Now that Italy’s rate of coronavirus cases has plateaued, medical officials are looking at what worked and what didn’t — and increasingly they are turning to new initiatives such as the one pioneered by Cavanna. Local administrations in other regions and nonprofits like Doctors Without Borders are organizing groups of doctors to provide services at home and in facilities most at risk, such as nursing homes.
“We made a mistake, especially in Lombardy” explains Ivan Cavicchi, professor of sociology of health at the University of Tor Vergata in Rome. “We were totally focused on increasing the number of beds in intensive care units, , without having enough anesthesiologists,” he says. “But in situations like this, strengthening the entire system is essential. Only then can hospitals function properly.”

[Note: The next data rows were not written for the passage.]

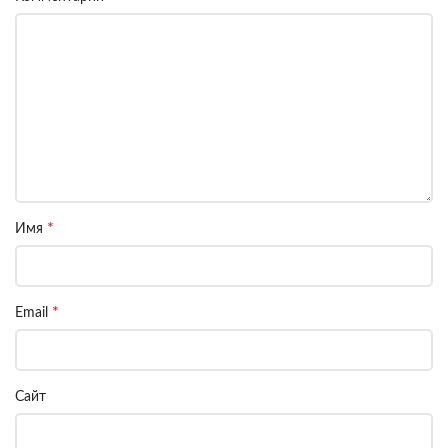
*
Имя
*
Email
Сайт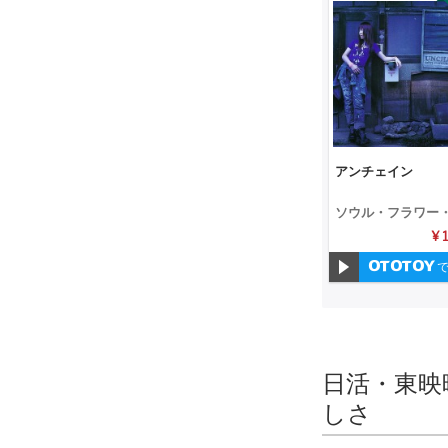
アンチェイン
ソウル・フラワー
ニオン
¥ 
で
日活・東映
しさ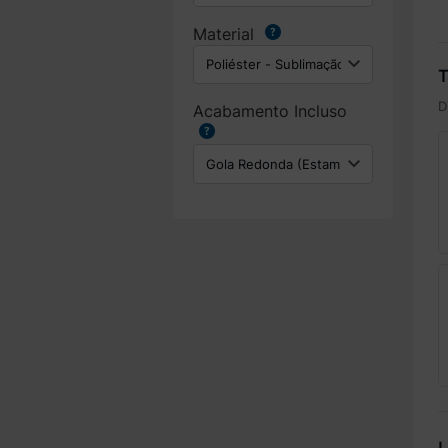
Material
T
D
Acabamento Incluso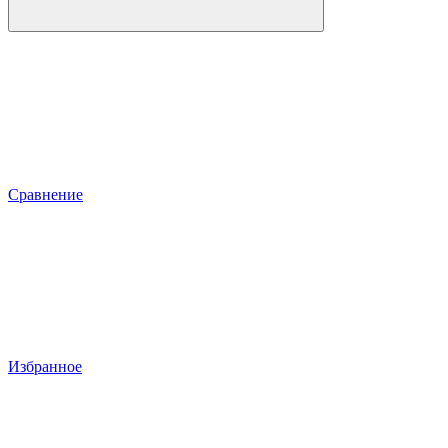
Сравнение
Избранное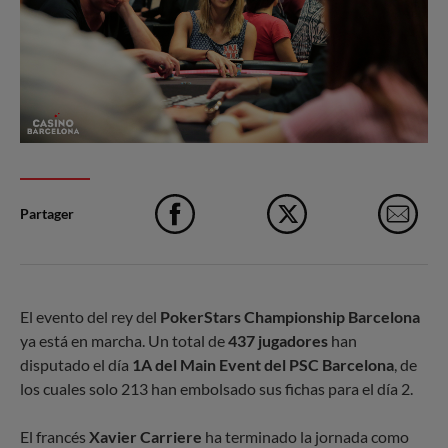
Partager
Facebook
X
e-M
El evento del rey del
PokerStars Championship Barcelona
ya está en marcha. Un total de
437 jugadores
han
disputado el día
1A del Main Event del PSC Barcelona
, de
los cuales solo 213 han embolsado sus fichas para el día 2.
El francés
Xavier Carriere
ha terminado la jornada como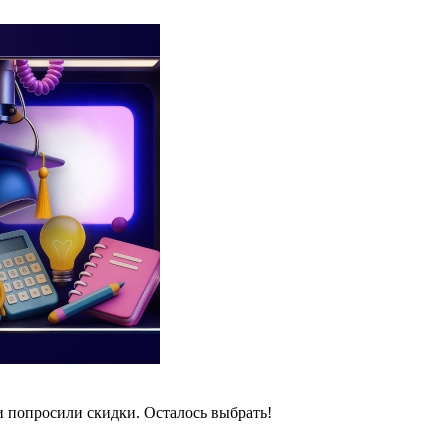
и попросили скидки. Осталось выбрать!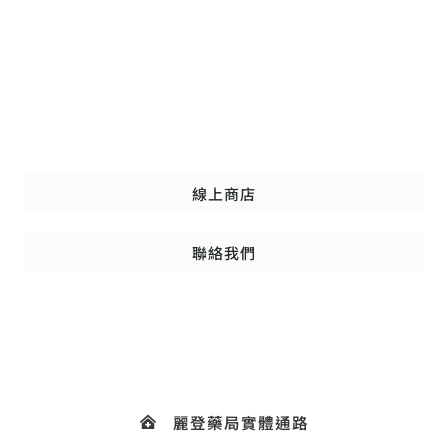
立即選購 喜能復修
讓您的肌膚重現光采，從現在開始！
線上商店
聯絡我們
麗登藥局實體通路
滿799元免運配送
專業藥師線上客服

He says that instead general practitioners and other primary care providers were “abandoned” and “left without protection.” So far nearly 100 doctors have died in Italy, about half of them general practitioners.

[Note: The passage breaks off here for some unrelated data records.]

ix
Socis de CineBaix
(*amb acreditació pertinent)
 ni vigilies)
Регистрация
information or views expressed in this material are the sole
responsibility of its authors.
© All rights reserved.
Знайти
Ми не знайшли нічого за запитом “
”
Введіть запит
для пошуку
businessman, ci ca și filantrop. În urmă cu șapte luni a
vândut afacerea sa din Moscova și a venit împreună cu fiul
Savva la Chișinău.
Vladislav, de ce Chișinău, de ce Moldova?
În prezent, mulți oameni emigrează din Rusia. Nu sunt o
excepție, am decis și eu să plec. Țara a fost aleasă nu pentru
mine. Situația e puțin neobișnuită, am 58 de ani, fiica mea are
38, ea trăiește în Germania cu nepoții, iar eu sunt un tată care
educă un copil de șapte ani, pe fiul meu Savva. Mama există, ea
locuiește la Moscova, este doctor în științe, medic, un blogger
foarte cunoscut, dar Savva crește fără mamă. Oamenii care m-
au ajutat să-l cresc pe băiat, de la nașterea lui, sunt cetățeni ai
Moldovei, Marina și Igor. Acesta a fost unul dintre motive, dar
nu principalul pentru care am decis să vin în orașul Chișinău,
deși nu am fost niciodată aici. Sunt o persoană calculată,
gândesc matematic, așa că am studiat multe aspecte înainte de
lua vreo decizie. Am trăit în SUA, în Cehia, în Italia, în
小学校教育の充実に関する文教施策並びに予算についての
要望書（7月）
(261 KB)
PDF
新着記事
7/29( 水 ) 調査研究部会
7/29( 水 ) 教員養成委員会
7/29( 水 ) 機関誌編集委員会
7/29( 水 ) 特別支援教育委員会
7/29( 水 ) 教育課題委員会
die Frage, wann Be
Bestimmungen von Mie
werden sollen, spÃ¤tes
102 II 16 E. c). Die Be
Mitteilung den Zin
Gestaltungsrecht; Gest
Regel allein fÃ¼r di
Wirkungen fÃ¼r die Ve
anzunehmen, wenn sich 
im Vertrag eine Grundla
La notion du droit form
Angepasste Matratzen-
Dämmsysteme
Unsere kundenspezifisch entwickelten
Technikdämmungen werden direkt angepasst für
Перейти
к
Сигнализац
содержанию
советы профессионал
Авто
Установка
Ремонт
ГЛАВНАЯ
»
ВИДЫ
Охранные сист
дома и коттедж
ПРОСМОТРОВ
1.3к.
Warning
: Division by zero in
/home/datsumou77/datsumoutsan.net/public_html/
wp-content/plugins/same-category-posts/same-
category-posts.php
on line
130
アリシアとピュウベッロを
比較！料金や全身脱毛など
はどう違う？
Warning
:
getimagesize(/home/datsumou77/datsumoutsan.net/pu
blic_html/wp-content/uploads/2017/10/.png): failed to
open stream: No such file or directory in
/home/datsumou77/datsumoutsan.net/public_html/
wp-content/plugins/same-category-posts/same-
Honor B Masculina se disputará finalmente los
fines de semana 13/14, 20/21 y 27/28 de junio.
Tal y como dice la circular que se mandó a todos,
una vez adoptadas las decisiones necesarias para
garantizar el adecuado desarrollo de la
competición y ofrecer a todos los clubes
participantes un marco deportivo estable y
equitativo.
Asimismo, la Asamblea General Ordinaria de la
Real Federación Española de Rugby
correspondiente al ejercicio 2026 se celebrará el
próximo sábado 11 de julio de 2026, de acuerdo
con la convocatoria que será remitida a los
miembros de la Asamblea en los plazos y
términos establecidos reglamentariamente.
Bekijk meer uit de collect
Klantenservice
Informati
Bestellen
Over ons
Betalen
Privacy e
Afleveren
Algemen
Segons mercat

Cavanna and his team are able to enter the patients’ homes because they have the necessary protective gear, provided both by the hospital where they work and by private donors. During their expeditions they wear a protective suit that Cavanna jokingly describes as similar to ones worn by “aviators in the movies,” and on top of it, at each visit, they wear an additional disposable gown. They also wear googles, two masks, two gloves, two caps and shoe covers.
Officials are also trying to prepare facilities for a possible resurgence of the coronavirus. “In addition to reorganizing the hospitals, we need to reorganize the doctors’ studios throughout the region”, explains Pier Luigi Bartoletti, deputy secretary of FIMMG, the Italian federation of family doctors. Bartoletti and his collaborators are already thinking about next winter, when—in the worst case scenario—the virus could strike again with force.

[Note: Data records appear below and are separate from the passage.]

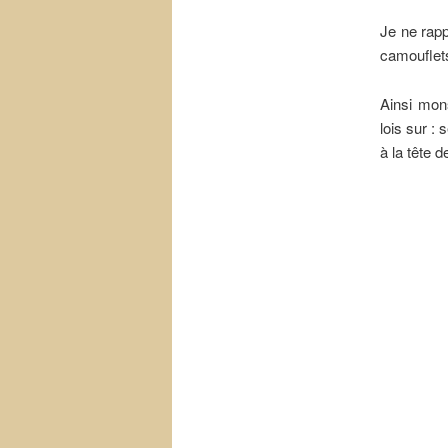
Je ne rapp
camouflet
Ainsi mon
lois sur : 
à la tête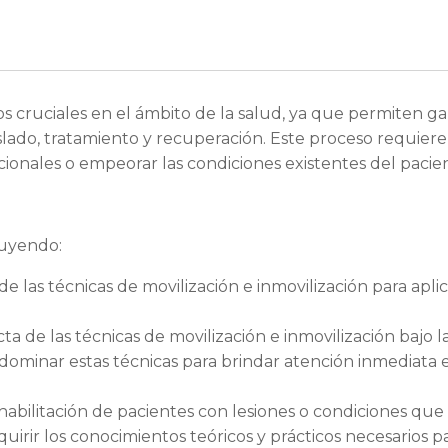
s cruciales en el ámbito de la salud, ya que permiten gar
aslado, tratamiento y recuperación. Este proceso requier
dicionales o empeorar las condiciones existentes del pacie
luyendo:
as técnicas de movilización e inmovilización para apli
a de las técnicas de movilización e inmovilización bajo l
ominar estas técnicas para brindar atención inmediata e
abilitación de pacientes con lesiones o condiciones que 
irir los conocimientos teóricos y prácticos necesarios pa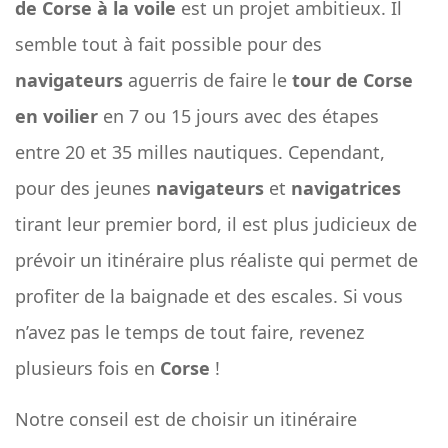
de Corse à la voile
est un projet ambitieux. Il
semble tout à fait possible pour des
navigateurs
aguerris de faire le
tour de Corse
en voilier
en 7 ou 15 jours avec des étapes
entre 20 et 35 milles nautiques. Cependant,
pour des jeunes
navigateurs
et
navigatrices
tirant leur premier bord, il est plus judicieux de
prévoir un itinéraire plus réaliste qui permet de
profiter de la baignade et des escales. Si vous
n’avez pas le temps de tout faire, revenez
plusieurs fois en
Corse
!
Notre conseil est de choisir un itinéraire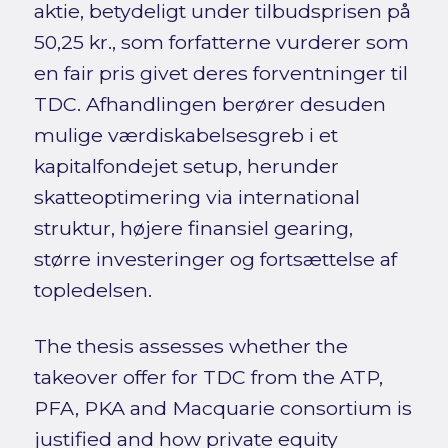
aktie, betydeligt under tilbudsprisen på
50,25 kr., som forfatterne vurderer som
en fair pris givet deres forventninger til
TDC. Afhandlingen berører desuden
mulige værdiskabelsesgreb i et
kapitalfondejet setup, herunder
skatteoptimering via international
struktur, højere finansiel gearing,
større investeringer og fortsættelse af
topledelsen.
The thesis assesses whether the
takeover offer for TDC from the ATP,
PFA, PKA and Macquarie consortium is
justified and how private equity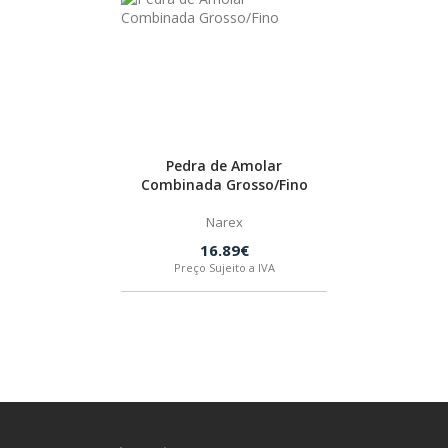
IZAR
BOSTIK
OUTRAS MARCAS
Pedra de Amolar
Combinada Grosso/Fino
FIAC
Narex
16.89€
Preço Sujeito a IVA
KEY BLADES & FIXINGS
SIA ABRASIVES
METABO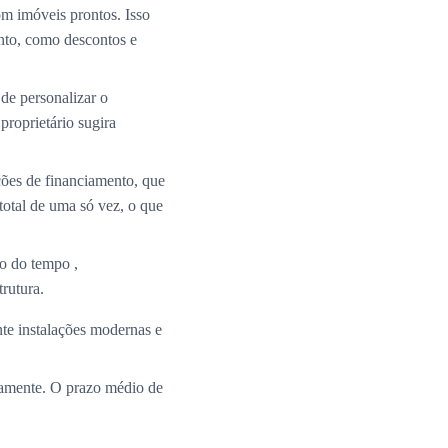
m imóveis prontos. Isso
nto, como descontos e
de personalizar o
roprietário sugira
ções de financiamento, que
total de uma só vez, o que
o do tempo ,
rutura.
te instalações modernas e
ramente. O prazo médio de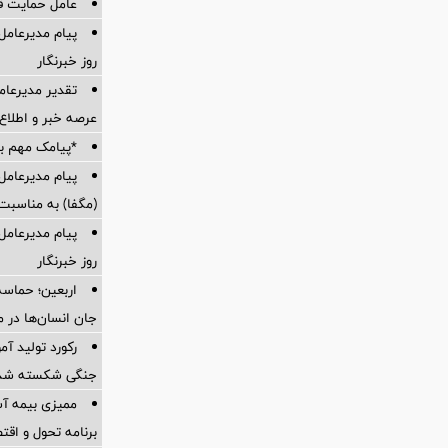
عامل حمایت قیم
پیام مدیرعامل
روز خبرنگار
تقدیر مدیرعام
عرصه خبر و اطلاع‌
*پیامک مهم با
پیام مدیرعامل
(مگفا) به مناسبت 
پیام مدیرعام
روز خبرنگار
اربعین؛ حماسه
جان انسان‌ها در 
رکورد تولید آ
جنگی شکسته شد
ممیزی بیمه آس
برنامه تحول و اقت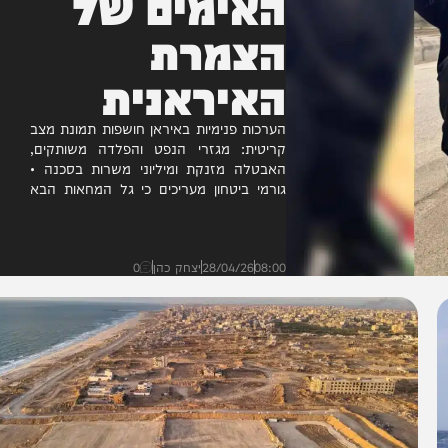
האימים של
הצמרת
האיראנית
הערכות פנימיות באיראן חושפות תמונת מצב
קריטית: מגזרי הנפט והפלדה משותקים,
האבטלה מזנקת ומיליוני משרות בסכנה •
גורמי ביטחון מעריכים כי גל המחאות הבא
הוא בלתי נמנע ועלול לפרוץ בכל...
08:00
28/04/26
יצחק כהן
0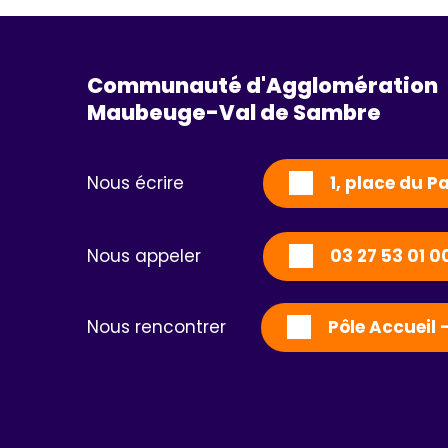
Communauté d'Agglomération
Maubeuge-Val de Sambre 
Nous écrire
1, place du 
Nous appeler
03 27 53 01 0
Nous rencontrer
Pôle Accueil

“As early as October, the waiting rooms of doctors’ offices must be redesigned, with separate routes for those with flu symptoms,” he says. “In addition, we need to offer doctors protective gear and training to use it properly, along with the appropriate diagnostic tools.” Bartoletti is working with doctors at the Spallanzani Hospital in Rome to test a device that would allow for rapid COVID-19 testing using just a drop of blood taken from the finger.
Today, coronavirus tests may require 4 or even 5 days to get a result. That’s too long, if you are following the preventative strategy. Instead of waiting for the tests, Cavanna takes along a device the size of a mobile phone to perform ultrasound chest scans. “We know that in such an affected area people with signs of bronchitis or pneumonia are almost certainly positive,” he explains. “I keep the swab in case of doubt or for post treatment, to make sure they’re no longer contagious once cured.”
Doctors and experts agree that the pandemic has been an eye opener — not only for Italians but also for the rest of the world — with regard to the strengths and weaknesses of the various healthcare systems. But no system has yet proven equipped to deal with an extreme situation such as the current pandemic. “We were taken by surprise at a time when we felt immortal, but now it is clear to everyone that this is not the case”, says Pier Luigi Bartoletti. “If we repeat the same mistakes, it will be our fault too.”